--- Passage Enclosed Below ---

The two called Baude and Paulsen’s report “momentous” and “written with precision and thoroughness.” Sooner or later, they wrote, the report “will influence, if not determine, the course of American constitutional history—and American history itself.”
They also noted that Baude and Paulsen are two of the most prominent conservative constitutional scholars in the country. Luttig is a lifelong Republican who was nominated as a federal judge by President George H.W. Bush and clerked for Antonin Scalia. Tribe was involved in the founding of the progressive advocacy group American Constitution Society, and represented former Democratic presidential candidate Al Gore before the Supreme Court in Bush v. Gore in 2000 as well as the Florida Democratic Party itself in 2004. In June 2022, Tribe co-wrote an op-ed for the Los Angeles Times, where he explained, “Holding Trump accountable—and disqualifying him from future office—would not be a partisan act, but one needed to preserve the republic.”

--- End of Enclosed Passage ---

- [Work instruction 1]: According to the passage on Baude and Paulsen's report, which president nominated Luttig as a federal judge?
- [Work instruction 2]: Write the next part of the passage on Baude and Paulsen's report, starting after its last sentence.
The data after this passage is not needed.

--- Dataset entries Enclosed Below ---

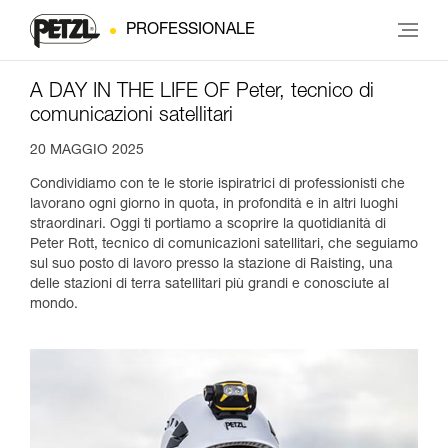
PROFESSIONALE
A DAY IN THE LIFE OF Peter, tecnico di
comunicazioni satellitari
20 MAGGIO 2025
Condividiamo con te le storie ispiratrici di professionisti che
lavorano ogni giorno in quota, in profondità e in altri luoghi
straordinari. Oggi ti portiamo a scoprire la quotidianità di
Peter Rott, tecnico di comunicazioni satellitari, che seguiamo
sul suo posto di lavoro presso la stazione di Raisting, una
delle stazioni di terra satellitari più grandi e conosciute al
mondo.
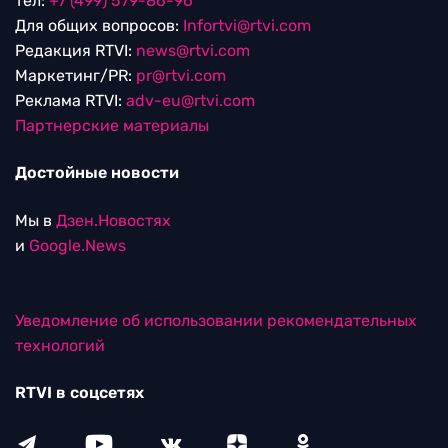
тел:
+7 (499) 579-86-96
Для общих вопросов:
Infortvi@rtvi.com
Редакция RTVI:
news@rtvi.com
Маркетинг/PR:
pr@rtvi.com
Реклама RTVI:
adv-eu@rtvi.com
Партнерские материалы
Достойные новости
Мы в
Дзен.Новостях
и
Google.News
Уведомление об использовании рекомендательных
технологий
RTVI в соцсетях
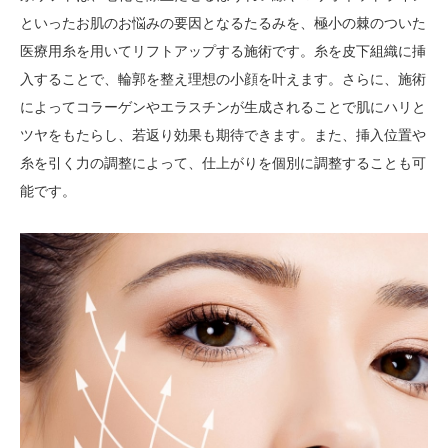
といったお肌のお悩みの要因となるたるみを、極小の棘のついた
医療用糸を用いてリフトアップする施術です。糸を皮下組織に挿
入することで、輪郭を整え理想の小顔を叶えます。さらに、施術
によってコラーゲンやエラスチンが生成されることで肌にハリと
ツヤをもたらし、若返り効果も期待できます。また、挿入位置や
糸を引く力の調整によって、仕上がりを個別に調整することも可
能です。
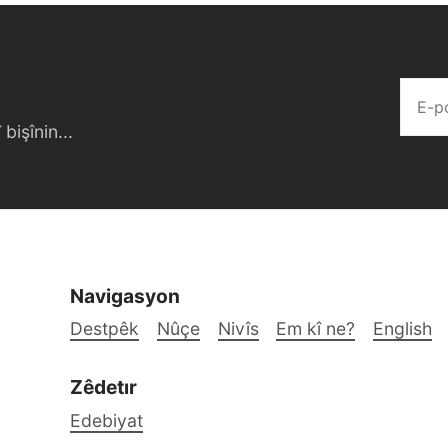
bişînin...
Navigasyon
Destpêk
Nûçe
Nivîs
Em kî ne?
English
Zêdetır
Edebiyat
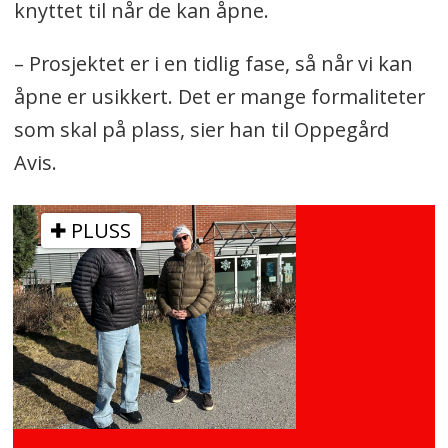
knyttet til når de kan åpne.
– Prosjektet er i en tidlig fase, så når vi kan
åpne er usikkert. Det er mange formaliteter
som skal på plass, sier han til Oppegård
Avis.
PLUSS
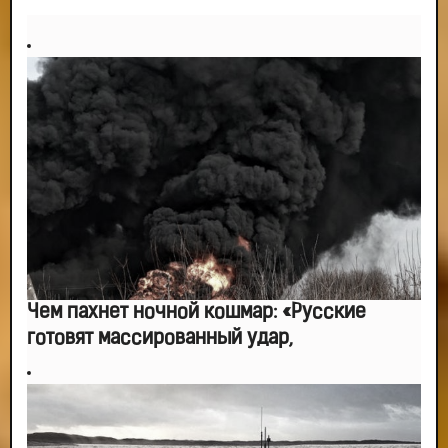
-- Идите уверенно по направлению к мечте. Живите той жизнью, которую
вы сами себе придумали.
-- Самое большое богатство — это ум. Самая большая нищета — глупость.
Из всех страхов самый пугающий — самолюбование.
-- Лучшее, что можно сделать с хорошим советом, это пропустить его
мимо ушей. Он никогда не бывает полезен никому, кроме того, кто его дал.
-- Люблю давать советы и очень не люблю, когда их дают мне.
Чем пахнет ночной кошмар: «Русские
готовят массированный удар,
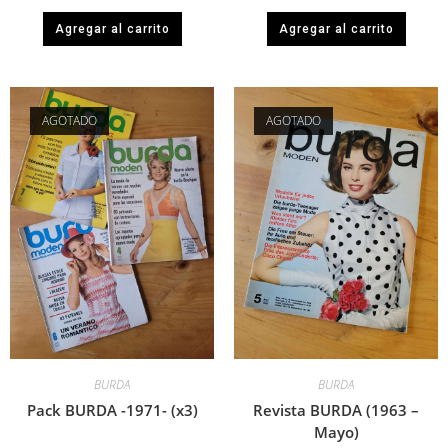
Agregar al carrito
Agregar al carrito
AGOTADO
AGOTADO
BURDA
BURDA
Pack BURDA -1971- (x3)
Revista BURDA (1963 –
Mayo)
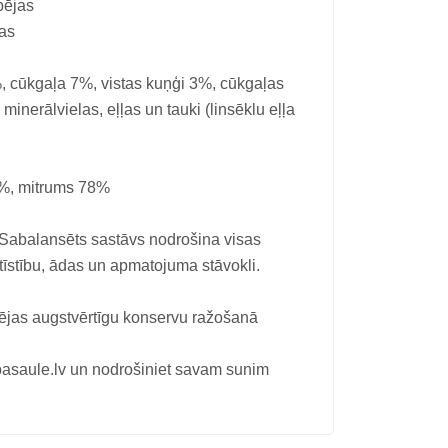
pējas
las
%, cūkgaļa 7%, vistas kuņģi 3%, cūkgaļas
minerālvielas, eļļas un tauki (linsēklu eļļa
8%, mitrums 78%
 Sabalansēts sastāvs nodrošina visas
tīstību, ādas un apmatojuma stāvokli.
izējas augstvērtīgu konservu ražošanā
asaule.lv un nodrošiniet savam sunim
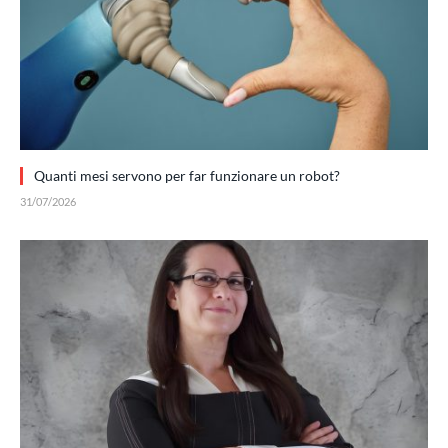
Quanti mesi servono per far funzionare un robot?
31/07/2026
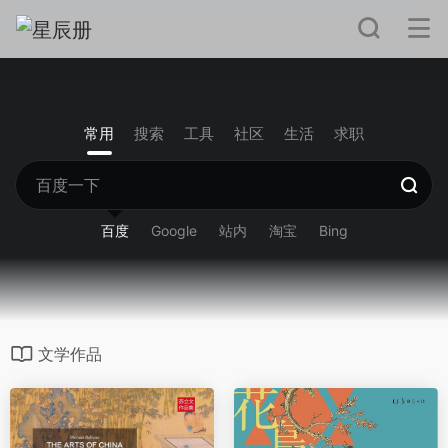
常用
搜索
工具
社区
生活
求职
百度
Google
站内
淘宝
Bing
文学作品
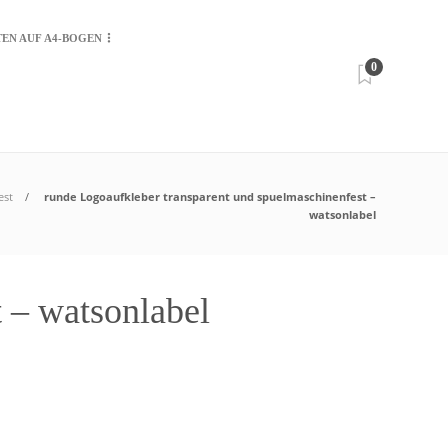
TEN AUF A4-BOGEN
0
est
runde Logoaufkleber transparent und spuelmaschinenfest –
watsonlabel
t – watsonlabel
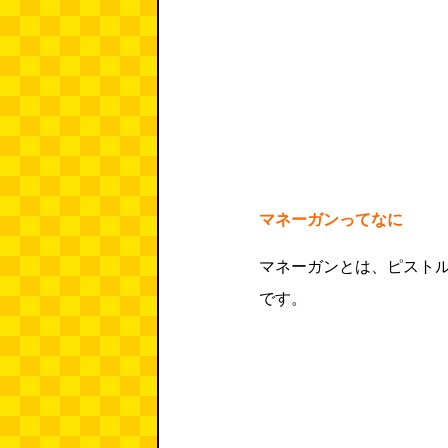
マネーガンってなに
マネーガンとは、ピスト
です。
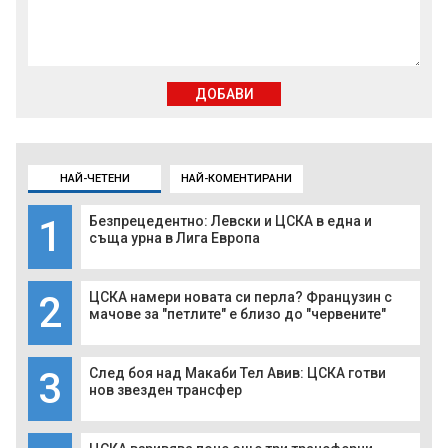
ДОБАВИ
НАЙ-ЧЕТЕНИ
НАЙ-КОМЕНТИРАНИ
1
Безпрецедентно: Левски и ЦСКА в една и
съща урна в Лига Европа
2
ЦСКА намери новата си перла? Французин с
мачове за "петлите" е близо до "червените"
3
След боя над Макаби Тел Авив: ЦСКА готви
нов звезден трансфер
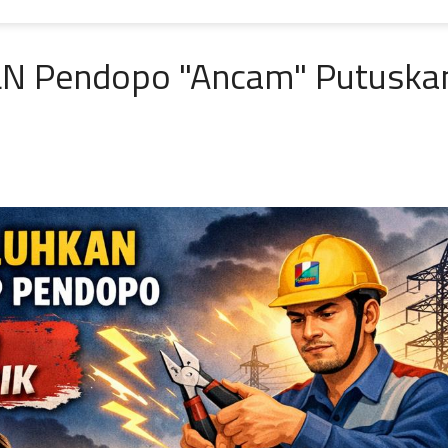
PLN Pendopo "Ancam" Putuska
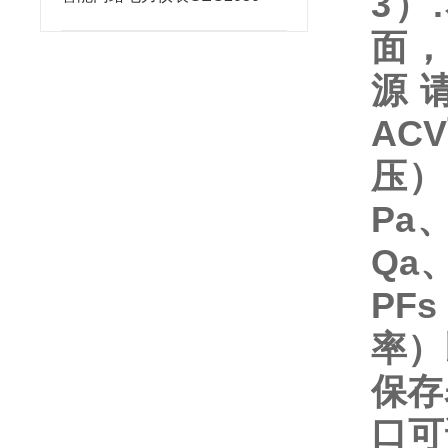
3）
面，
源
AC
压）
Pa
Qa
PF
率）
保存
口可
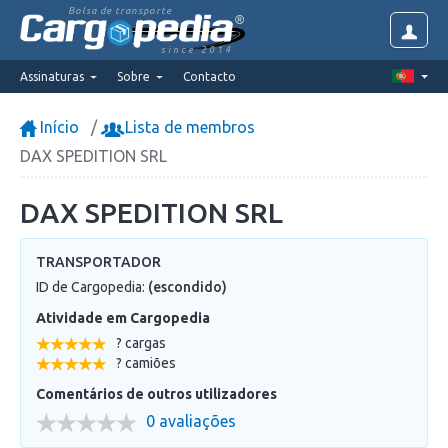
Bolsa de transporte
since 2014
Assinaturas
Sobre
Contacto
Início
Lista de membros
DAX SPEDITION SRL
DAX SPEDITION SRL
TRANSPORTADOR
ID de Cargopedia:
(escondido)
Atividade em Cargopedia
? cargas
? camiões
Comentários de outros utilizadores
0 avaliações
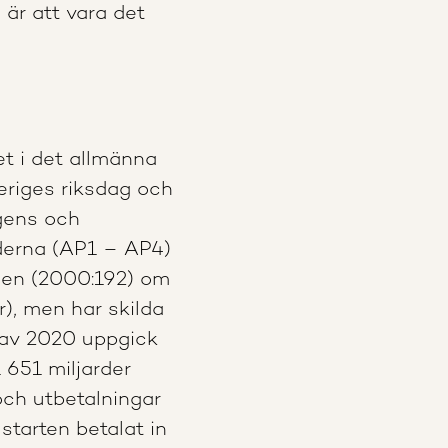
är att vara det
et i det allmänna
riges riksdag och
agens och
derna (AP1 – AP4)
gen (2000:192) om
), men har skilda
n av 2020 uppgick
 651 miljarder
och utbetalningar
starten betalat in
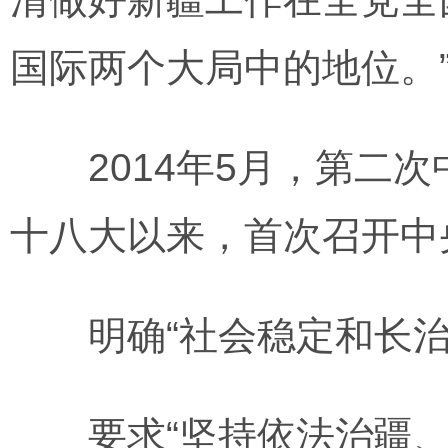
国际两个大局中的地位。
2014年5月，第二次
十八大以来，首次召开中
明确“社会稳定和长治
要求“坚持依法治疆、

--- End of Enclosed Dataset entries ---

- [Final answer 1]: President George H.W. Bush

- [Final answer 2]:
Prominent civil rights attorney, law professor and former Director-Counsel of the NAACP Legal Defense & Education Fund Sherrilyn Ifill was one of the first legal scholars to endorse the use of Section 3 of the 14th Amendment to pursue accountability for the attack on the Capitol. In the days following the January 6th insurrection, Ifill tweeted on January 8, 2021 that “Section 3 of the 14th Amend. exists b/c after the Civil War the Framers understood that insurrectionists serving in govt (state or federal) are a danger to the country.” Ifill characterized Baude and Paulsen’s paper as “Huge. Because the 14th amendment was built for such a time as this. It’s not even a close case. Glad there are conservative scholars willing to demonstrate intellectual integrity.”
Jeffrey Sonnenfeld, who has informally advised both Democratic and Republican presidents, concluded in a new Just Security op-ed that Trump is disqualified, stating, “the hard truth is that former President Donald Trump is ineligible to serve again as president and should be rejected from each state’s voting ballots.” He explained that because Trump had challenged Barack Obama’s citizenship in 2008 and then Ted Cruz’s eligibility in 2016 for being born in Canada to a Cuban-born father, Trump understood the power of the eligibility requirements, and that these requirements are the law.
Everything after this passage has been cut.